Эванс рассказал доктору все, что знал. Он начал с семейных неурядиц Шэдде, рассказал о том, как подействовало на Шэдде письмо жены, поведал об инциденте в проливе Ломбок и о том, что Шэдде уверен, будто Саймингтон разболтал об этом в кают-компании, и поэтому убежден, что все офицеры настроены против него.
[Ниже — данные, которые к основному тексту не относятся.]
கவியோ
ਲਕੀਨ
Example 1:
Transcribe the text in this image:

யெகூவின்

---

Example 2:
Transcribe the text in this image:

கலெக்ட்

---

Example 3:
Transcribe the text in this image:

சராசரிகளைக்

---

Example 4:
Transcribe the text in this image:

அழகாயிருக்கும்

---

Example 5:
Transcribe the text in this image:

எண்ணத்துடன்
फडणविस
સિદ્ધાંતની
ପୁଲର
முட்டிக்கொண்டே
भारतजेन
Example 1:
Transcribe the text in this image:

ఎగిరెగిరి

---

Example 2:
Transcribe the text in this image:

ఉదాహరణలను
Главмех рассказал и о подозрениях командира относительно причин, по которым того переводят на берег.
— Да, слишком много навалилось на беднягу, — заговорил О’Ши. — Я знаю, что у него есть пунктик — расхлябанность экипажа, знаю, что он терпеть не может первого помощника, Саймингтона и меня, но об остальном я не знал. — Доктор замолчал. — Вам было известно о случае в проливе Ломбок?
— Нет, пока он сам не рассказал мне вчера вечером.
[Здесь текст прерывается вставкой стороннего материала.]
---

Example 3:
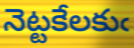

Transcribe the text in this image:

నెట్టకేలకుఁ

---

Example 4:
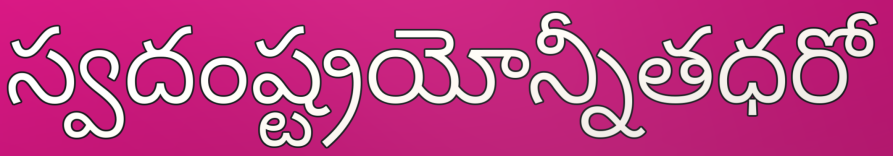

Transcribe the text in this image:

స్వదంష్ట్రయోన్నీతధరో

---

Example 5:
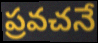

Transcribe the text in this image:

ప్రవచనే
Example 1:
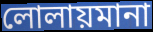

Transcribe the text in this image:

লোলায়মানা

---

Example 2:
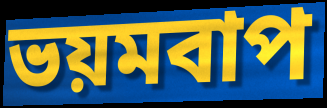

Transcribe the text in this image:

ভয়মবাপ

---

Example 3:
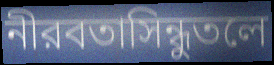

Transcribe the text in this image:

নীরবতাসিন্ধুতলে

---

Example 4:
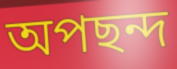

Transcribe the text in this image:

অপছন্দ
— Я тоже ничего не знал. В кают-компании об этом никогда не говорили. Иначе бы я знал. Саймингтон мой друг.
— Шэдде стал совсем другим человеком за эти дни. Вчера он сказал, что страдает бессонницей. Слишком много забот, говорит. И ничего не ест. Что-то тяготит его все время. Не можете ли вы ему помочь? — главмех озабоченно глядел на доктора.
О’Ши посмотрел в зеркало и поправил галстук.
— Это очень трудно. Вы же знаете, какой он своенравный и гордый. К нему нельзя приблизиться. К тому же он ненавидит меня…
— Он нуждается в помощи, доктор, — настаивал валлиец.
— Не думаю, чтобы Шэдде принял чью-либо помощь… Не такой он человек. Да и, судя по вашим словам, помочь ему невозможно.
— Что вы имеете в виду?
— Ну… как бы это сказать… Вы говорите, что от него уходит жена… Медицина тут бессильна…
Главмех молчал.
— Что касается пролива Ломбок и Саймингтона… — О’Ши принялся разглядывать свои ногти. — Очевидно, он сгущает краски… Но ведь я не могу положить его на стол и вырезать это, как аппендикс. Он закует меня в кандалы, если только я заикнусь об этом. К тому же я не психиатр, но даже будь им, все равно не сумел бы ничем помочь. Он не терпит психиатров. В Стокгольме я пытался объяснить Шэдде проблемы, которые возникли перед Кайлем. Он чуть не взорвался, готов был ударить меня. Сказал, что все это медицинские штучки. — Доктор передразнил Шэдде: — «Подобные разговоры подрывают основы воинской дисциплины». — Он взглянул на Риса Эванса и покачал головой. — Сожалею, но я не хочу испытать это вторично. Жизнь слишком коротка.